Wednesday, April 11, 2012

Early Planting

Every once in a while there is a perfect day.
One where you enjoy nearly every minute, when you feel aware of good things happening, when the ones you love are with you.  When you've worked hard together, played together, talked together, eaten together.
Yesterday was just such a day.

In the morning we did school in the sunshine:
Read our scripture chapter, worked on journaling, played a game of Memory together, worked with Little Miss on her alphabet, phonics workbooks, simple addition and subtraction with Easter candy, reading (covering -uck, -ick, -eck, -ack, -ock, sight words, and then each reading a whole book on their own to me).
Afterward: out into the sunshine.

It was over 70 degrees and delightful.
Every year as I put the early seeds in, I feel a bit anxious.  It almost feels like I'm scattering seeds and just hoping they are going to come up. 

It always feel precarious to me.
(Beets going into the ground)

I wait, anxiously, to see green coming through the ground in a week or so, evidence that something turned out right.
Yesterday I busied myself planting onions as they joyfully romped around the yard, excited by my turning on the sprinkler.
Soon I was hauling out swimsuits and watching them as they ran, the boys with purpose, and the Little Miss more cautiously.  I laid onions out in a row, listening to them giggle and be proud of how high the water was when they went through.
Popsicles and potatoes.
I had little assistants for the potato planting.
They wanted to stick pieces of the potatoes into the ground.
Afterward, we marked each of the potato mounds and I told Isaiah he could get the watering can.
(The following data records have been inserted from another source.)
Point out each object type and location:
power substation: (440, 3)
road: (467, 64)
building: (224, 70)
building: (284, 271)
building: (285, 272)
He happily went to work.
 (Our popsicle stick markers)

We pulled a large beetle out of the soil for the start of our insect collection: Black with metallic purple on the edges of his body.
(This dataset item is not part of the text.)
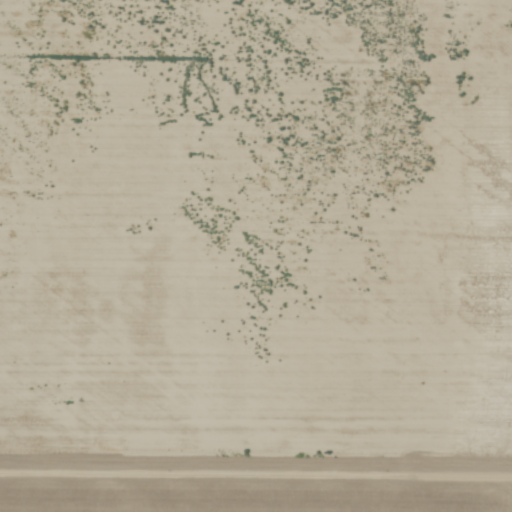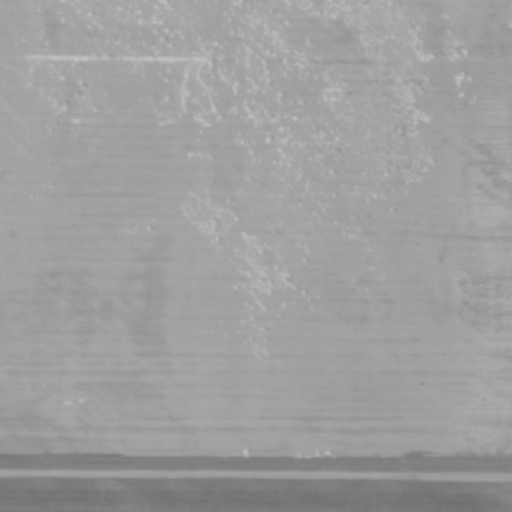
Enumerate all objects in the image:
crop: (255, 256)
road: (256, 483)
 (Peas, beets, salad and green smoothie material)

I had brought out shovels and a hoe for the planting process; they brought out the garden rake, too.
They dug in the dirt, burying each other's legs, generally getting filthy.
The tractors were pulled out.

We went into the front yard and my bleeding hearts took my breath away.
Delicate and beautiful and thriving (that last part makes me happy).
We pruned back the hydrangea.
Cleaned up.

At the end of day we ate together and then read together on the couch.
Little Miss fell asleep, curled up there on the end.
When I went to put her in bed, tho, she woke up -- and ended up keeping me company well into the evening -- long after she should have been asleep.
She followed me as I cleaned and made banana chocolate-chip muffins, talking my ears off, sampling batter, telling me words that rhyme.

It was one of those days that leaves you feeling satisfied, having worked and played and loved and lived and thrived in the most essential and personal and important relationships:
simple pleasures, family, life-sustaining work, and God.

Last evening as I was cleaning up my house at the end of day and testing out the sprinklers -- hearing them tick-tick-tick in the front yard and watching evening light spill eastward, bathing my yard and the mountains in that beautiful golden color -- I came back in the back gate and looked in the cup, watching the beetle attempt a way out.

I'm pretty excited for the fresh vegetables to come.
And I love that my children are learning this process.
Learning to work in the dirt, tend the land, witness the fruit that comes from labor.
 *I so love that his shirt is off (his request) and his little buns are almost hanging out.*

Mud feels good in the fingertips; the earth smells good.
It's as if my spirit knows this is worthwhile and beautiful.
And when my back aches when it's over, I know it was time well spent.